**Tarefa proposta 1**
Transcreva fielmente o trecho do texto sobre a retomada da tradição, começando nas palavras "essa percepção de" e parando depois de "ausência de sentido?".

Vez por outra lemos algum
artigo ou crônica que realmente nos entusiasmam. Isto ocorreu recentemente
comigo, ao me deparar com um texto escrito pelo advogado dr. Fábio Blanco em
seu blog (www.fabioblanco.com.br),
intitulado ‘A Retomada da Tradição e a Desilusão da Rebeldia’ (que pode ser
lido na íntegra aqui http://www.fabioblanco.com.br/a-retomada-da-tradicao-e-a-desilusao-da-rebeldia/).
No referido texto, dr. Blanco comenta suas impressões ao ler outra crônica,
assinada pelo jornalista e biógrafo Ruy Castro para o jornal Folha de São Paulo
(íntegra aqui http://www1.folha.uol.com.br/fsp/opiniao/178975-em-vao.shtml).
Neste artigo, Castro lamenta o reaparecimento de atitudes tradicionalistas
entre os jovens, como por exemplo o esforço para se manter virgem antes do
casamento e a festa de debutantes das meninas de 15 anos de idade. O autor
lamenta que as lutas da ‘geração 68’ estejam perdendo força, sendo contestadas
por um crescente número de pessoas, especialmente os jovens. Analisando essa
crônica, dr. Blanco indaga:
(...)
essa percepção de Ruy Castro deveria servir para colocar diante dele e os de
sua geração, no mínimo um questionamento: será que a rebeldia dos anos 60 não
foi um exagero, uma explosão antinatural que, mais cedo ou mais tarde, perderia
seu vigor? E outra pergunta, inafastável, deveria também ser feita: será que a
geração atual, nascida já sob os efeitos das ruas de 68, não percebeu que o
legado daquela rebeldia foi apenas desilusão, decepção, e ausência de sentido?
Na verdade, quando olha para a frente, para os sonhos prometidos por aqueles
rebeldes, a juventude atual não consegue ter esperança. Ela percebe que a
destruição pelas drogas, as mães solteiras, os pais irresponsáveis, os
relacionamentos fugazes, a religiosidade desespiritualizada e a destruição
familiar foram a principal herança deixada pelos movimentos que seus pais
participaram.

**Entradas de dados armazenadas**
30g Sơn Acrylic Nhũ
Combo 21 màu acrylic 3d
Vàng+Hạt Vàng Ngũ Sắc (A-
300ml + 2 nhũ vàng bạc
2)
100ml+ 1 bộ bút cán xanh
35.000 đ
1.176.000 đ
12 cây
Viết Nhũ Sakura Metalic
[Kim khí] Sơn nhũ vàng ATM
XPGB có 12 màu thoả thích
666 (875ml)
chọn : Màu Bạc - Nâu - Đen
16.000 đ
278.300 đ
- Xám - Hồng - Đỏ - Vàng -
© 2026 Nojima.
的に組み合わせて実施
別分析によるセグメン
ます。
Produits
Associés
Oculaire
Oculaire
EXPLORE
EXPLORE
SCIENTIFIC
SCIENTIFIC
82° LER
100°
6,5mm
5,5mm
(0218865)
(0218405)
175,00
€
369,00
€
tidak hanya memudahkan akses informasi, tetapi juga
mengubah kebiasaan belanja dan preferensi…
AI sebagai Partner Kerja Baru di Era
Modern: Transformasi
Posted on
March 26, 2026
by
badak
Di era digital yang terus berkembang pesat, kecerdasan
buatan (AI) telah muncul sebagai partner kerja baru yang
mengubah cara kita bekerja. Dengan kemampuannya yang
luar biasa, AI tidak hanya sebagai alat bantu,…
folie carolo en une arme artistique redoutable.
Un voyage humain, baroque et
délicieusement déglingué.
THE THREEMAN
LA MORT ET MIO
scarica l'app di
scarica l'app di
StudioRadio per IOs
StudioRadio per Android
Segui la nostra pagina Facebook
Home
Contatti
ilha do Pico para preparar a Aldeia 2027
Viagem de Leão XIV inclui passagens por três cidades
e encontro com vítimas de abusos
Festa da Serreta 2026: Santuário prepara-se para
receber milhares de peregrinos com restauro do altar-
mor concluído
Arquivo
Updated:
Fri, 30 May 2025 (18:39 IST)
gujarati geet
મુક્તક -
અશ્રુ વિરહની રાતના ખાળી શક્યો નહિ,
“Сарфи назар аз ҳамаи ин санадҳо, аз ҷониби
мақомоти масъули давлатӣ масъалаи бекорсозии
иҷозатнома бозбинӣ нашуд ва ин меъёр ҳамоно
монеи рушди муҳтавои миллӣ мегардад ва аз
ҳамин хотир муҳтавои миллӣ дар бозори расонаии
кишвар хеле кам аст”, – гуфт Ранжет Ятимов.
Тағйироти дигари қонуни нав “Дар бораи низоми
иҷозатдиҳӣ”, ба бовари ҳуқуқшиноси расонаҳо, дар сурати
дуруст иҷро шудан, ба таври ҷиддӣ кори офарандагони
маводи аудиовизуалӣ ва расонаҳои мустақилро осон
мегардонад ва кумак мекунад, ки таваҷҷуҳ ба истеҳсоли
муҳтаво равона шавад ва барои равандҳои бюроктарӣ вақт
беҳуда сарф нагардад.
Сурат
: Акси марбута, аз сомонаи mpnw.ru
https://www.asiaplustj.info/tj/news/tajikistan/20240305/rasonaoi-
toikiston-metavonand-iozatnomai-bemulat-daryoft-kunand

**Tarefa proposta 2**
Devolva sem nenhuma alteração as linhas das entradas que vão do início das entradas até a linha que contém "666 (875ml)", incluindo essa linha.

**Espaço da resposta 1**
essa percepção de Ruy Castro deveria servir para colocar diante dele e os de
sua geração, no mínimo um questionamento: será que a rebeldia dos anos 60 não
foi um exagero, uma explosão antinatural que, mais cedo ou mais tarde, perderia
seu vigor? E outra pergunta, inafastável, deveria também ser feita: será que a
geração atual, nascida já sob os efeitos das ruas de 68, não percebeu que o
legado daquela rebeldia foi apenas desilusão, decepção, e ausência de sentido?

**Espaço da resposta 2**
30g Sơn Acrylic Nhũ
Combo 21 màu acrylic 3d
Vàng+Hạt Vàng Ngũ Sắc (A-
300ml + 2 nhũ vàng bạc
2)
100ml+ 1 bộ bút cán xanh
35.000 đ
1.176.000 đ
12 cây
Viết Nhũ Sakura Metalic
[Kim khí] Sơn nhũ vàng ATM
XPGB có 12 màu thoả thích
666 (875ml)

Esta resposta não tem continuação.